* [Exercise requirements] Retype the records below from their first line through the line containing "left shoulder: (151, 123)", and include nothing else.

======== Input ========

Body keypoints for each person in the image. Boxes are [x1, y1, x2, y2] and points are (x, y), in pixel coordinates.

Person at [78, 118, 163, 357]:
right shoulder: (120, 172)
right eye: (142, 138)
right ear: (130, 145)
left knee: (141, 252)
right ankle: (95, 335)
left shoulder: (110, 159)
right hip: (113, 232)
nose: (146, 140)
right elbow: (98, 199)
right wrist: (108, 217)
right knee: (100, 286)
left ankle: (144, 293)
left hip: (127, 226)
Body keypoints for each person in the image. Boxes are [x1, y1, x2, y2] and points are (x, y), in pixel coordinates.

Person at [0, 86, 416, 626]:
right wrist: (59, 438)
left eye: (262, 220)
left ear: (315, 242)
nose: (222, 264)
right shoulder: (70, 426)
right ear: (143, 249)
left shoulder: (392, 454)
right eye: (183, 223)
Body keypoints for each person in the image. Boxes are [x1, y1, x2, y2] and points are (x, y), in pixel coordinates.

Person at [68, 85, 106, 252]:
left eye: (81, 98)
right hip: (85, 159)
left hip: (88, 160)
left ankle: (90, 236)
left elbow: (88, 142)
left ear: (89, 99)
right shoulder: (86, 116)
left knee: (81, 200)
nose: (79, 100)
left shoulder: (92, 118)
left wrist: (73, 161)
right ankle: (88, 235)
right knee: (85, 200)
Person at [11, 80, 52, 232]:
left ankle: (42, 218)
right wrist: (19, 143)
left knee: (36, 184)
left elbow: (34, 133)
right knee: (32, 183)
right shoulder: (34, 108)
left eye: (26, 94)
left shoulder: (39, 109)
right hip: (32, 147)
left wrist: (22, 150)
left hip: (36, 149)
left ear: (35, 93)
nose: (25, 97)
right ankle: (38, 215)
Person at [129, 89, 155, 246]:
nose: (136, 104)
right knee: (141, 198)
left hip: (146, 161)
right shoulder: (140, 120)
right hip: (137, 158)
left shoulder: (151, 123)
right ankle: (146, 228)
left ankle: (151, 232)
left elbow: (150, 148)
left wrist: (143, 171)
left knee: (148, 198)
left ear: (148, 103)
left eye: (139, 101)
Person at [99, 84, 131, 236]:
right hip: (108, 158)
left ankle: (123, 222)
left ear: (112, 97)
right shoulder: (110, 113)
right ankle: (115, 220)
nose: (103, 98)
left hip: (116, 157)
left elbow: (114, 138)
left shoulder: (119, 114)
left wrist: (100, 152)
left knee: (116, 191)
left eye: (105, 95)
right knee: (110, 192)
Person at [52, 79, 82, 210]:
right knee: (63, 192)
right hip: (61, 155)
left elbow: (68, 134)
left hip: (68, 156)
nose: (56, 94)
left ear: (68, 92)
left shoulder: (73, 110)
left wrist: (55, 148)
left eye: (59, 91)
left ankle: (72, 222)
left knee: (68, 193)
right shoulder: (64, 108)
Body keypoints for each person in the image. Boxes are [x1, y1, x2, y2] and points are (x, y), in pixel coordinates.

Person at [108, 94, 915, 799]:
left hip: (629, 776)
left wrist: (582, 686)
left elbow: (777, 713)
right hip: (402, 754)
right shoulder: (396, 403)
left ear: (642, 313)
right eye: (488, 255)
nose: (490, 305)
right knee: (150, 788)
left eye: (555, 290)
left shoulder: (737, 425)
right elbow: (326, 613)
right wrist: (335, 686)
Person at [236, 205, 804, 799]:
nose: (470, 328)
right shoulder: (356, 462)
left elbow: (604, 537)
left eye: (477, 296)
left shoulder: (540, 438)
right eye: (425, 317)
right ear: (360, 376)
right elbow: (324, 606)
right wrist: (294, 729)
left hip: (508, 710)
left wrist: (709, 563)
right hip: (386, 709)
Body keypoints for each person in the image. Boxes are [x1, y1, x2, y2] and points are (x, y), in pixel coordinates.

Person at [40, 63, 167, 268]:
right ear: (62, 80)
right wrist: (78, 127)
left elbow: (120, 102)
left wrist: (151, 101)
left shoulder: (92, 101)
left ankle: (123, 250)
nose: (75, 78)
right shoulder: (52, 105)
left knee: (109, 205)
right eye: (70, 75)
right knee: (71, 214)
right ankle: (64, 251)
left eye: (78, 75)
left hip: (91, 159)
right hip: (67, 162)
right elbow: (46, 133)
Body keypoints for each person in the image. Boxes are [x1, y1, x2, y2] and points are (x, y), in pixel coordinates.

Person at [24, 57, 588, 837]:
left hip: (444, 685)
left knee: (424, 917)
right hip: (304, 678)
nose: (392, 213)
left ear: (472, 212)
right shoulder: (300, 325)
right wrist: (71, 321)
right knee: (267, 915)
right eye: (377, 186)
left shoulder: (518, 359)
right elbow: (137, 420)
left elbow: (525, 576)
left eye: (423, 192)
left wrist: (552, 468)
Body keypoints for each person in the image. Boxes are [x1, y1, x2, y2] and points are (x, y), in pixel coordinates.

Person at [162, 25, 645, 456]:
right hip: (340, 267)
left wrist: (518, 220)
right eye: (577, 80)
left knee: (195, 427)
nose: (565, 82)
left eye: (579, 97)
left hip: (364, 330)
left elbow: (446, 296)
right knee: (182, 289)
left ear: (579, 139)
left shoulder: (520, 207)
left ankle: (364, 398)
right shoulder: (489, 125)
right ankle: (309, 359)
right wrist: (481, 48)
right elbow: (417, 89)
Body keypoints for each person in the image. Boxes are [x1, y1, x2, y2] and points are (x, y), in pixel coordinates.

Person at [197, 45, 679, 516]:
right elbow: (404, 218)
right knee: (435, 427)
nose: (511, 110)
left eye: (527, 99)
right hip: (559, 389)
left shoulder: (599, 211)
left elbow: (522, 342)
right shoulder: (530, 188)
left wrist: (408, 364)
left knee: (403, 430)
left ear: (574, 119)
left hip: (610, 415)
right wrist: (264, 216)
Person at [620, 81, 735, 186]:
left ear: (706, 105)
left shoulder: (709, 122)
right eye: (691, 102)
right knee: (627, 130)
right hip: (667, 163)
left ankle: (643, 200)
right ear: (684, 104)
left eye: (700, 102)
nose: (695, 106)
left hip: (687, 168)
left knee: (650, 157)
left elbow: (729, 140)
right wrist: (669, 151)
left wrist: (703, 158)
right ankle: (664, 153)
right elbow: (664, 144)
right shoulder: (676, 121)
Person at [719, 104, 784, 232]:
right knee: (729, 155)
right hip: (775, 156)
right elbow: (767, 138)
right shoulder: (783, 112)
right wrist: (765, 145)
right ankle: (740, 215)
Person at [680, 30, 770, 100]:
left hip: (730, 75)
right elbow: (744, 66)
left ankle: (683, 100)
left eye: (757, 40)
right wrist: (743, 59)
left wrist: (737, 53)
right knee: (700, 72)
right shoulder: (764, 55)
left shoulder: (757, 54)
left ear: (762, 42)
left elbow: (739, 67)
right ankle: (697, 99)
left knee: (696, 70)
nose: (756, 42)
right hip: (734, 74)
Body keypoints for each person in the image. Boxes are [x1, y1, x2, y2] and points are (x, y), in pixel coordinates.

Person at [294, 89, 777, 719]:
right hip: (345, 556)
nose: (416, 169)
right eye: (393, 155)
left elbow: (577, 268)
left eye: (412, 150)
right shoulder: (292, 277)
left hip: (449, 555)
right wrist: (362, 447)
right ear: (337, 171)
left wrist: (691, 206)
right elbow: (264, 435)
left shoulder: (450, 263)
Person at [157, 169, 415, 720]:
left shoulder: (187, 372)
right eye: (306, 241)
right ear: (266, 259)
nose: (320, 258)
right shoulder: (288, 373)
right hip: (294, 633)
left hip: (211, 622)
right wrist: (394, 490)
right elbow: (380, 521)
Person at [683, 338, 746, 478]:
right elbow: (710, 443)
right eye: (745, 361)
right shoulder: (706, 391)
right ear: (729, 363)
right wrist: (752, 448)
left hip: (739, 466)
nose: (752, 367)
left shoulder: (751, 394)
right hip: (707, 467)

========

* [Response to the task]
Body keypoints for each person in the image. Boxes are [x1, y1, x2, y2] and points are (x, y), in pixel coordinates.

Person at [78, 118, 163, 357]:
right shoulder: (120, 172)
right eye: (142, 138)
right ear: (130, 145)
left knee: (141, 252)
right ankle: (95, 335)
left shoulder: (110, 159)
right hip: (113, 232)
nose: (146, 140)
right elbow: (98, 199)
right wrist: (108, 217)
right knee: (100, 286)
left ankle: (144, 293)
left hip: (127, 226)
Body keypoints for each person in the image. Boxes are [x1, y1, x2, y2] and points are (x, y), in pixel coordinates.

Person at [0, 86, 416, 626]:
right wrist: (59, 438)
left eye: (262, 220)
left ear: (315, 242)
nose: (222, 264)
right shoulder: (70, 426)
right ear: (143, 249)
left shoulder: (392, 454)
right eye: (183, 223)
Body keypoints for each person in the image. Boxes are [x1, y1, x2, y2] and points are (x, y), in pixel coordinates.

Person at [68, 85, 106, 252]:
left eye: (81, 98)
right hip: (85, 159)
left hip: (88, 160)
left ankle: (90, 236)
left elbow: (88, 142)
left ear: (89, 99)
right shoulder: (86, 116)
left knee: (81, 200)
nose: (79, 100)
left shoulder: (92, 118)
left wrist: (73, 161)
right ankle: (88, 235)
right knee: (85, 200)
Person at [11, 80, 52, 232]:
left ankle: (42, 218)
right wrist: (19, 143)
left knee: (36, 184)
left elbow: (34, 133)
right knee: (32, 183)
right shoulder: (34, 108)
left eye: (26, 94)
left shoulder: (39, 109)
right hip: (32, 147)
left wrist: (22, 150)
left hip: (36, 149)
left ear: (35, 93)
nose: (25, 97)
right ankle: (38, 215)
Person at [129, 89, 155, 246]:
nose: (136, 104)
right knee: (141, 198)
left hip: (146, 161)
right shoulder: (140, 120)
right hip: (137, 158)
left shoulder: (151, 123)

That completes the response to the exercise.